Koan work has been a wonderful gift in my life and I’m very grateful to all the teachers who’ve helped me along the way, especially the Boundless Way crew. However, if you think that realizing a koan will clear your complexion forever, that you’ll never have another conflict with your lover, and that you’ll always feel just the way you imagine an enlightened person feeling, you are very likely to be disappointed.

Confession #7: Koan work isn’t for everyone.

Koan work may be wonderful but that doesn’t mean it is the best practice for you. If you have strong faith that you are exactly Buddha, just-sitting Zen may be more appropriate. Speculative types might do best with following the breath. Whatever type you are, if your life is a mess, it’s better to get your self together before tackling Mu.

On the other hand, if you are a greed type, hungry for it all, or an angry type, desperate for the truth and unwilling to accept what wise people tell you, resolved come hell-or-high water to realize the great matter of birth and death for yourself, then find a koan teacher, someone you can at least tolerate some of the time, and get to work. Our time is limited and the opportunity to play with Buddha in the Zen way will likely slip away.

Confession #8: This work is not about you or me.

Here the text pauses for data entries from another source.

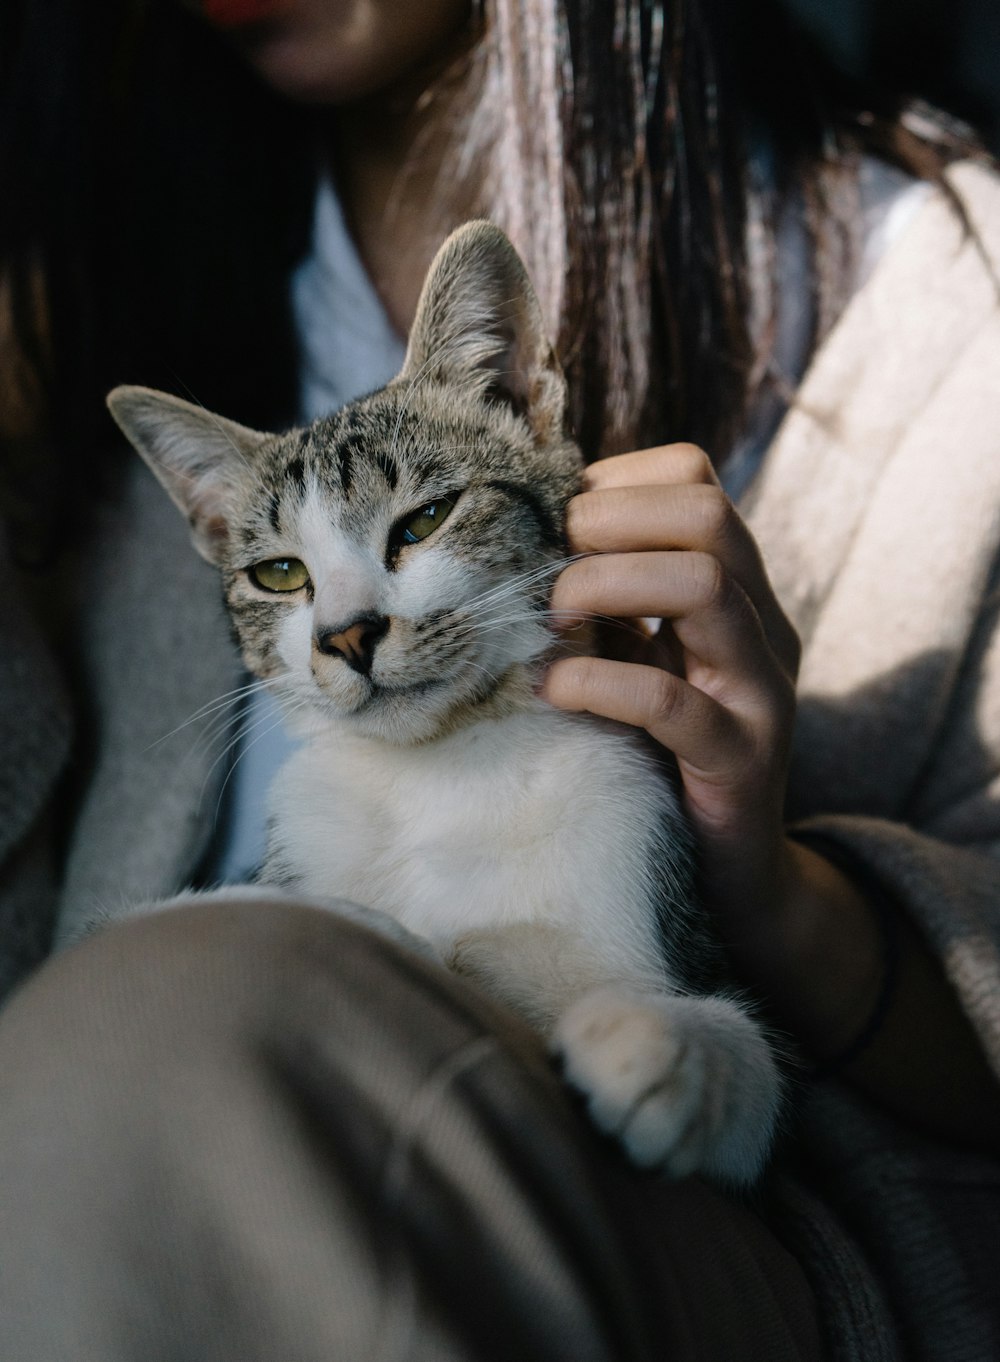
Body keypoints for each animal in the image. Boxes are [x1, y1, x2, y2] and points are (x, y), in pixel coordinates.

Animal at [109, 220, 784, 1182]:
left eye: (424, 520)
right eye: (279, 574)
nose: (347, 634)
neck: (440, 773)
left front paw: (667, 1045)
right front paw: (362, 925)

The helpless ones of the future depend on us to keep the buddhadharma alive so that they too will have a life raft in the unimaginably difficult times that may lie ahead, with the unfolding of the post-oil world characterized by global warming, financial meltdowns and unknown challenges.

I’ve staked my life on the belief that through spiritual practice can we live lives that take up the most essential concerns, and can report that resolution is possible. That’s the good news of the Buddha’s Third Truth – the cessation of suffering. This also invites what might sound like bad news if you’re looking for a magic cure-all – the Fourth Noble Truth and Eightfold Path.

But I hope you won’t take my word for it or be comforted by a story about koans. They are somebody else’s story, unless they’re realized, digested, and creatively presented for this entire great big blue dumpling world.